Juliane Lang successfully defended her PhD titled ‘Win-win for whom? Power and Inequality in the Chilean wine and farmed salmon value chains’ on 16 September.

 

Her thesis examines how power shapes different dimensions of inequality in the Chilean wine and farmed salmon value chains. It shows how three mechanisms are key in explaining value (re)distribution in contemporary global agrifood value chains: intangible assets, sustainability governance and dis/associations with place(s).

 

Juliane’s PhD research builds on extensive fieldwork carried out in 2022 in the Southern and Central regions of Chile, where she conducted interviews with key stakeholders in Spanish, and participated in

several industry events in the two major export industries of wine and farmed salmon.
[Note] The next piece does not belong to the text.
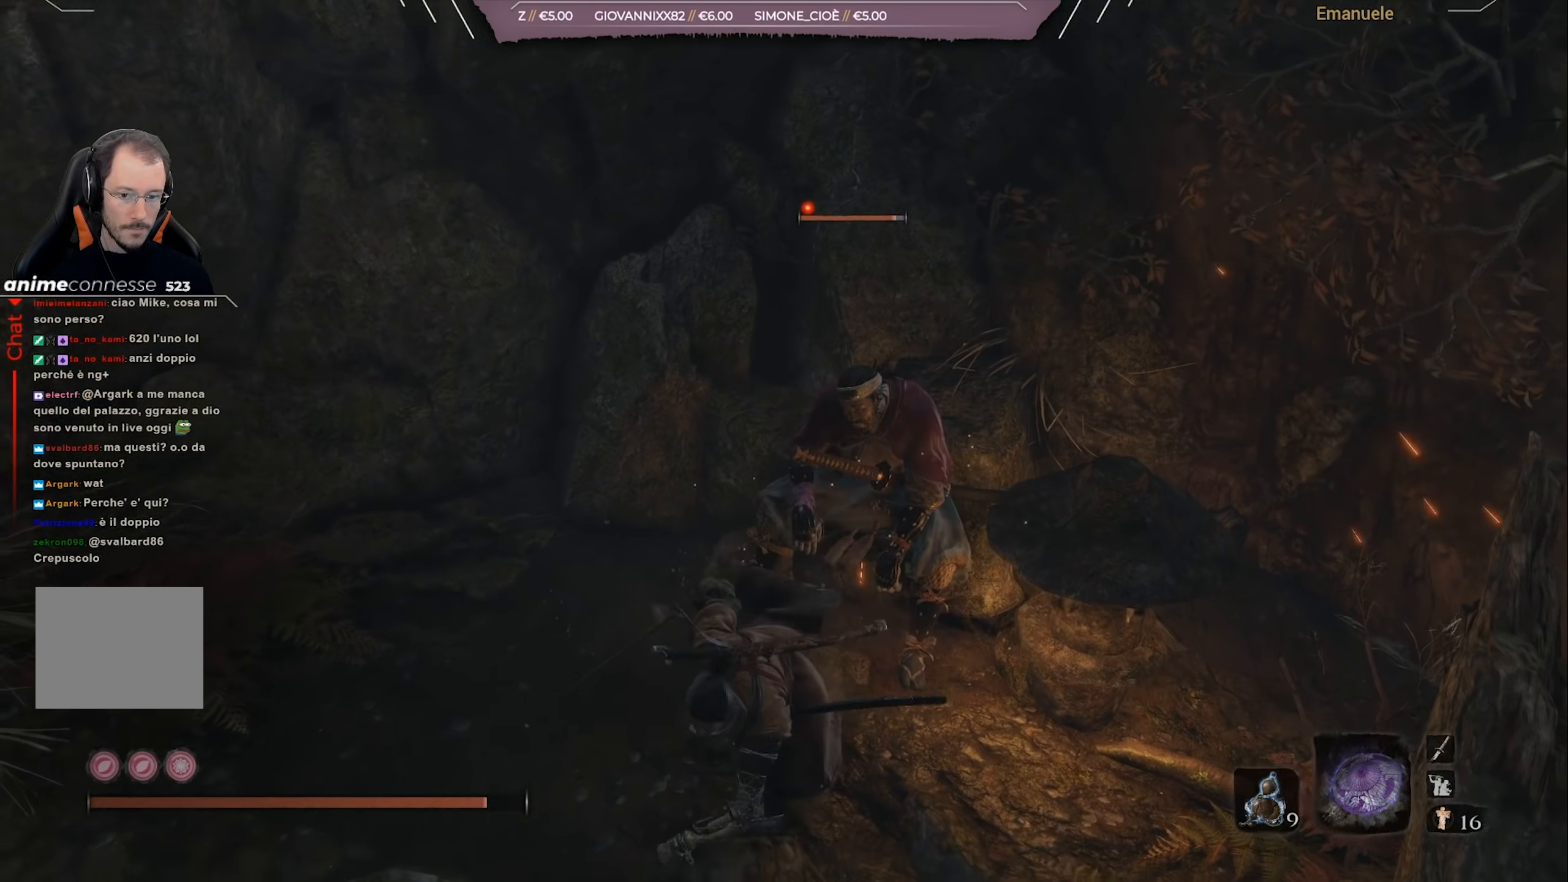
{"buttons": [], "left_stick": "down", "right_stick": "center", "events": [[267, "right_stick", "up"], [500, "right_stick", "center"]]}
Her thesis received much praise and constructive feedback by the examination committee: Liam Campling, Queen Mary University, London; Martin Hess, University of Manchester; and Eleni Tsingou, CBS.

 

The PhD project was part of a larger research project on Power and Inequality in Global Production Systems (PIPS) funded by the Independent Research Fund Denmark, and was supervised by Stefano Ponte (CBS) and Simon Bush (Wageningen University).